À l’époque, la primature avait diligenté une enquête, restée sans suite. Mais récemment, le tribunal de la commune IV de Bamako semble avoir relancé les investigations. Il a contacté un collectif « d’enseignants-chercheurs maliens pour la méritocratie républicaine », à la pointe de la fronde contre Étienne Fakaba Sissoko, qui l’accuse d’être « un faussaire » et d’avoir usurpé un titre pour obtenir un poste d’enseignant-chercheur à la faculté des sciences économiques et de gestion, avec la complicité de responsables de l’enseignement supérieur.
Du cabinet de la présidence à l’opposition
Vrai ou faux ? Les soutiens de l’économiste soulignent que l’homme n’est pas un universitaire comme les autres. À 39 ans, il a été le secrétaire particulier d’Oumar Mariko, alors député élu à Kolondièba. Nommé à la présidence en 2016 comme conseiller en charge des questions économiques, il a quitté son poste un an plus tard.
Il devient alors opposant au président. En 2017, il participe à la contestation du projet de réforme de la Constitution d’Ibrahim Boubacar Keita, avant de devenir membre de l’équipe de campagne de l’opposant Soumaila Cissé lors des élections présidentielles de 2018.

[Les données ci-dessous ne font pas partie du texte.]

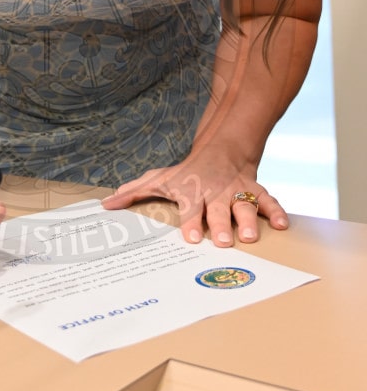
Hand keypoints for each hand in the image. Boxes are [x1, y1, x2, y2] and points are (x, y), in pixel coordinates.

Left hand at [101, 147, 287, 246]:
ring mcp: (237, 191)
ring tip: (250, 236)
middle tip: (222, 241)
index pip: (190, 207)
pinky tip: (283, 224)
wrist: (221, 149)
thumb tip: (107, 204)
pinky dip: (276, 210)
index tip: (189, 237)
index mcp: (192, 192)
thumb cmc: (186, 172)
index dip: (190, 222)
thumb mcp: (159, 179)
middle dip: (220, 224)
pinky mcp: (255, 189)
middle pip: (218, 209)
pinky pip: (269, 199)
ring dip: (249, 220)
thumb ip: (135, 192)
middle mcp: (215, 192)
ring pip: (245, 205)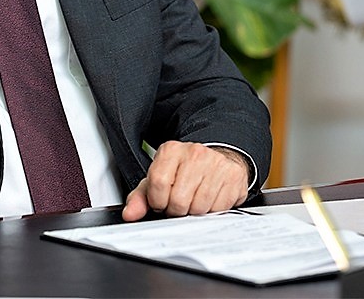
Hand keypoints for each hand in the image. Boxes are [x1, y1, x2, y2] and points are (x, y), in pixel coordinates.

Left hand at [121, 141, 249, 221]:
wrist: (218, 159)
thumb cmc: (185, 172)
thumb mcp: (158, 180)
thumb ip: (140, 198)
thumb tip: (130, 213)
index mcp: (171, 151)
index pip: (158, 184)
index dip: (158, 201)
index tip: (162, 201)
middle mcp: (194, 153)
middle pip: (178, 200)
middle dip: (177, 209)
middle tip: (180, 202)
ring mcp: (215, 163)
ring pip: (198, 207)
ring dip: (195, 211)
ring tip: (195, 199)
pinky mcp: (233, 176)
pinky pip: (219, 208)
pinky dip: (213, 210)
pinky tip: (210, 198)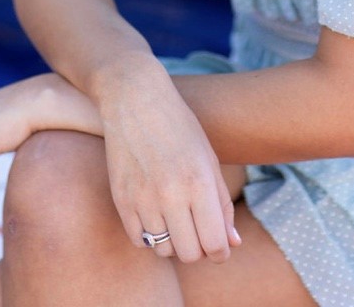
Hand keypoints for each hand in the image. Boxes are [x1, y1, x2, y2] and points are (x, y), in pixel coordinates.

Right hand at [95, 58, 241, 264]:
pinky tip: (156, 213)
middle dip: (199, 248)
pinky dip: (150, 235)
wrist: (135, 100)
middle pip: (190, 254)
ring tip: (176, 216)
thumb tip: (232, 244)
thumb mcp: (209, 160)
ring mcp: (142, 199)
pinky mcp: (121, 200)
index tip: (220, 243)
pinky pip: (139, 240)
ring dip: (174, 241)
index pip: (216, 245)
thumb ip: (222, 204)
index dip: (221, 251)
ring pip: (164, 251)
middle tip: (198, 228)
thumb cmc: (180, 128)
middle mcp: (171, 194)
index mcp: (199, 182)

C’EST UNE TENTATIVE D’EXÉCUTION POLITIQUE
Puis Étienne Fakaba Sissoko change à nouveau de plan. Il entre au Secrétariat permanent pour le Centre, rattaché à la primature, mais il est limogé par le Premier ministre Choguel Maïga en octobre 2021. Il venait en effet d’appeler à « débarquer le premier ministre Choguel Maïga » et de respecter le délai de la transition. Ces derniers mois, Étienne Fakaba Sissoko s’est distingué par ses prises de position critiques à l’encontre du pouvoir malien. De quoi réactiver une ancienne affaire en dossier politique ?
« C’est une forme de cabale destinée à le fragiliser, assure un proche du prévenu. Cette affaire montre la facilité avec laquelle les libertés sont menacées. Et cela dessert tous les élans critiques. » L’arrestation d’Étienne Fakaba Sissoko a lieu après la condamnation à six mois de prison de l’ancien vice-président du CNT Issa Kaou Djim, qui avait lui aussi été critique sur le pouvoir, ainsi que la mise sous mandat de dépôt d’Oumar Mariko, depuis libéré, et qui sera jugé le 15 février 2022.
« S’il est vraiment suspecté d’avoir un faux diplome, pourquoi personne n’a bougé pendant quatre ans ? Pourquoi le faire aujourd’hui ? », s’interroge un enseignant-chercheur sous le couvert de l’anonymat tout en dénonçant « une tentative d’exécution politique ».